Source code for "Pack Together: Entity and Relation Extraction with Levitated Marker".
In this work, we present a novel span representation approach, named Packed Levitated Markers, to consider the dependencies between the spans (pairs) by strategically packing the markers in the encoder.
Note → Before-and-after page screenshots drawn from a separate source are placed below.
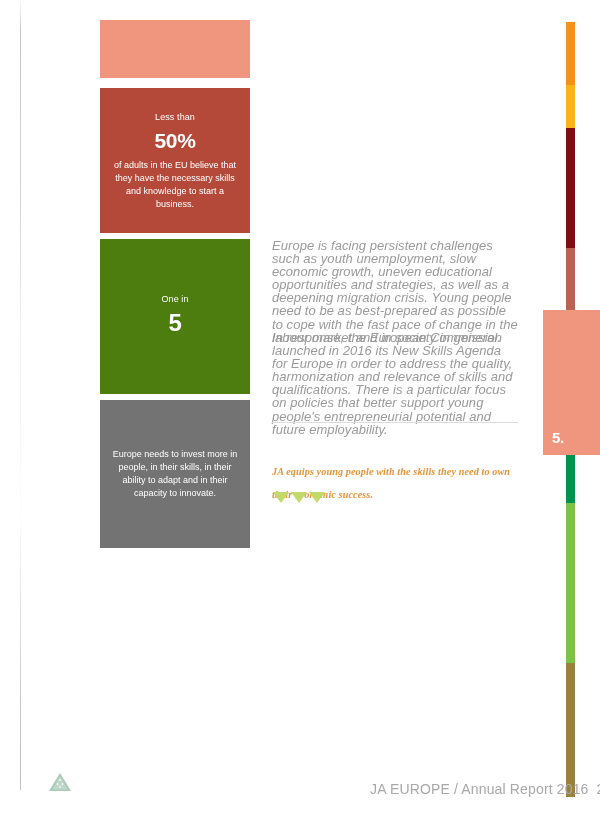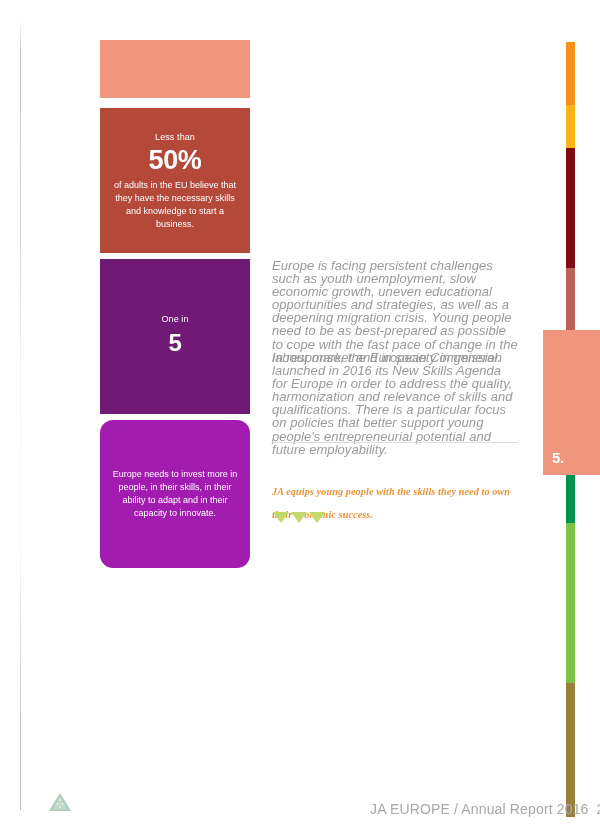"Less than" #page { margin-top: 20px -> none }
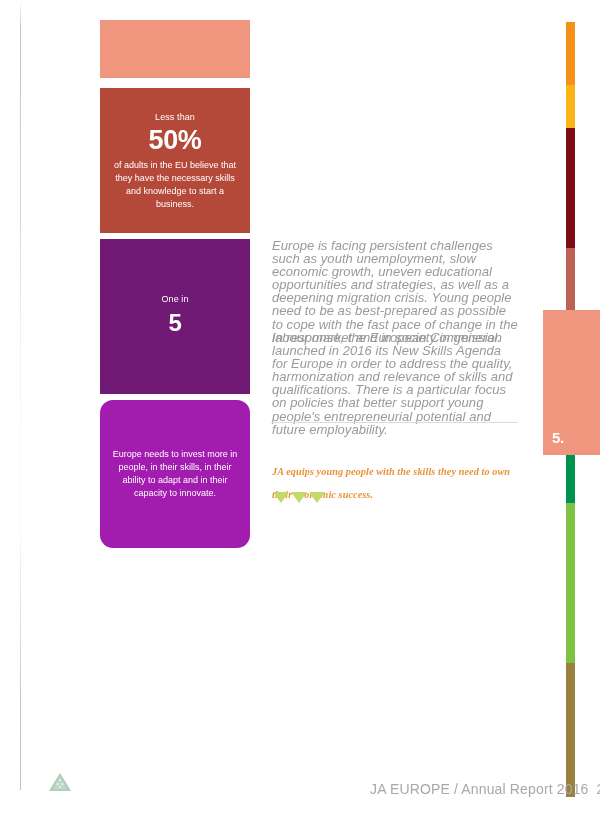"50%" .stat-big { font-size: 27px -> 21px }
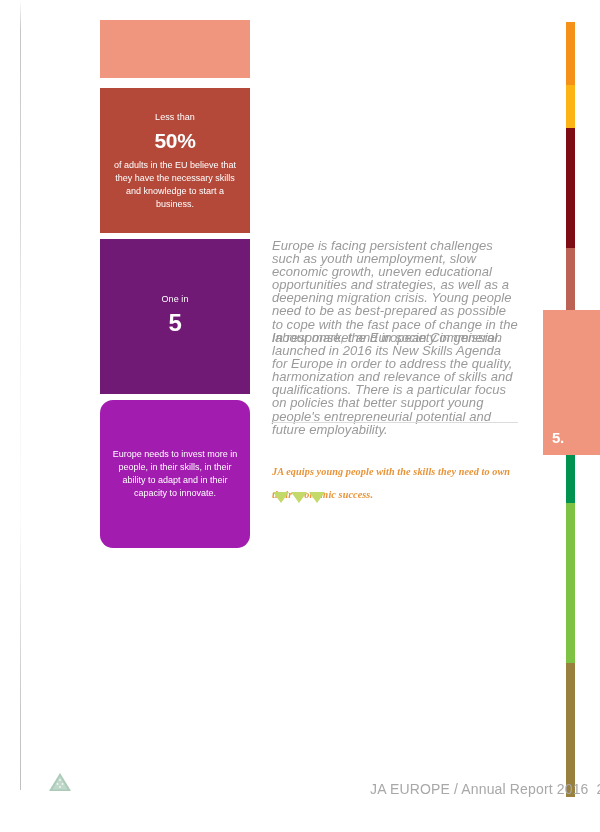"One in" .box-maroon { background: #701a75 -> #4d7c0f }
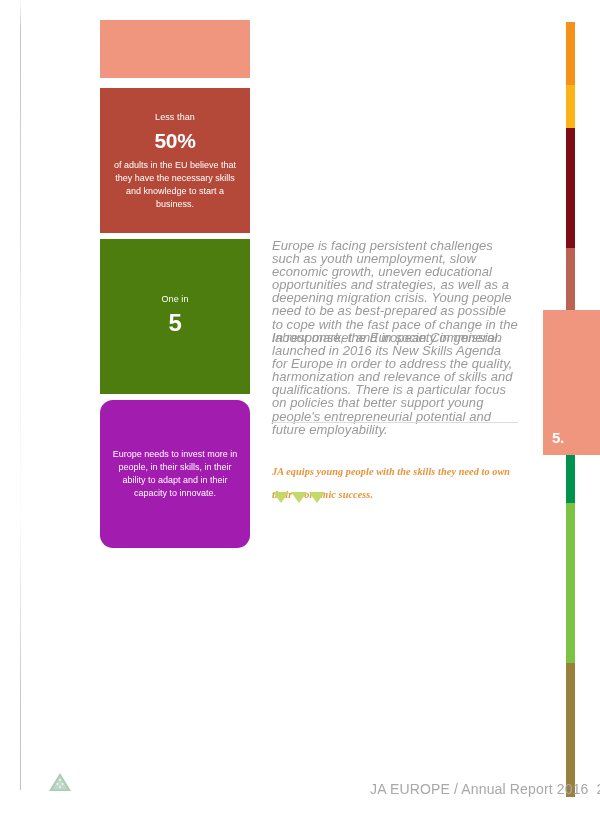"Europe needs to invest more" .box-maroon2 { background: #a21caf -> #737373; border-radius: 13px -> none }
Our approach is evaluated on two typical span (pair) representation tasks:
-
Named Entity Recognition (NER): Adopt a group packing strategy for enabling our model to process massive spans together to consider their dependencies with limited resources.
-
Relation Extraction (RE): Adopt a subject-oriented packing strategy for packing each subject and all its objects into an instance to model the dependencies between the same-subject span pairs
Please find more details of this work in our paper.
The code is based on huggaface's transformers.
Install dependencies and apex:
pip3 install -r requirement.txt
pip3 install --editable transformers
Our experiments are based on three datasets: ACE04, ACE05, and SciERC. Please find the links and pre-processing below:
- CoNLL03: We use the Enlish part of CoNLL03
- OntoNotes: We use
preprocess_ontonotes.py
to preprocess the OntoNote 5.0. - Few-NERD: The dataseet can be downloaed in their website
- ACE04/ACE05: We use the preprocessing code from DyGIE repo. Please follow the instructions to preprocess the ACE05 and ACE04 datasets.
- SciERC: The preprocessed SciERC dataset can be downloaded in their project website.
We release our pre-trained NER models and RE models for ACE05 and SciERC datasets on Google Drive/Tsinghua Cloud.
Note: the performance of the pre-trained models might be slightly different from the reported numbers in the paper, since we reported the average numbers based on multiple runs.
Train NER Models:
bash scripts/run_train_ner_PLMarker.sh
bash scripts/run_train_ner_BIO.sh
bash scripts/run_train_ner_TokenCat.sh
Train RE Models:
bash run_train_re.sh
The following commands can be used to run our pre-trained models on SciERC.
Evaluate the NER model:
CUDA_VISIBLE_DEVICES=0 python3 run_acener.py --model_type bertspanmarker \
--model_name_or_path ../bert_models/scibert-uncased --do_lower_case \
--data_dir scierc \
--learning_rate 2e-5 --num_train_epochs 50 --per_gpu_train_batch_size 8 --per_gpu_eval_batch_size 16 --gradient_accumulation_steps 1 \
--max_seq_length 512 --save_steps 2000 --max_pair_length 256 --max_mention_ori_length 8 \
--do_eval --evaluate_during_training --eval_all_checkpoints \
--fp16 --seed 42 --onedropout --lminit \
--train_file train.json --dev_file dev.json --test_file test.json \
--output_dir sciner_models/sciner-scibert --overwrite_output_dir --output_results
Evaluate the RE model:
CUDA_VISIBLE_DEVICES=0 python3 run_re.py --model_type bertsub \
--model_name_or_path ../bert_models/scibert-uncased --do_lower_case \
--data_dir scierc \
--learning_rate 2e-5 --num_train_epochs 10 --per_gpu_train_batch_size 8 --per_gpu_eval_batch_size 16 --gradient_accumulation_steps 1 \
--max_seq_length 256 --max_pair_length 16 --save_steps 2500 \
--do_eval --evaluate_during_training --eval_all_checkpoints --eval_logsoftmax \
--fp16 --lminit \
--test_file sciner_models/sciner-scibert/ent_pred_test.json \
--use_ner_results \
--output_dir scire_models/scire-scibert
Here, --use_ner_results
denotes using the original entity type predicted by NER models.
if we use the flag --use_typemarker
for the RE models, the results will be:
Model | Ent | Rel | Rel+ |
---|---|---|---|
ACE05-UnTypeMarker (in paper) | 89.7 | 68.8 | 66.3 |
ACE05-TypeMarker | 89.7 | 67.5 | 65.2 |
SciERC-UnTypeMarker (in paper) | 69.9 | 52.0 | 40.6 |
SciERC-TypeMarker | 69.9 | 52.5 | 40.9 |
Since the Typemarker increase the performance of SciERC but decrease the performance of ACE05, we didn't use it in the paper.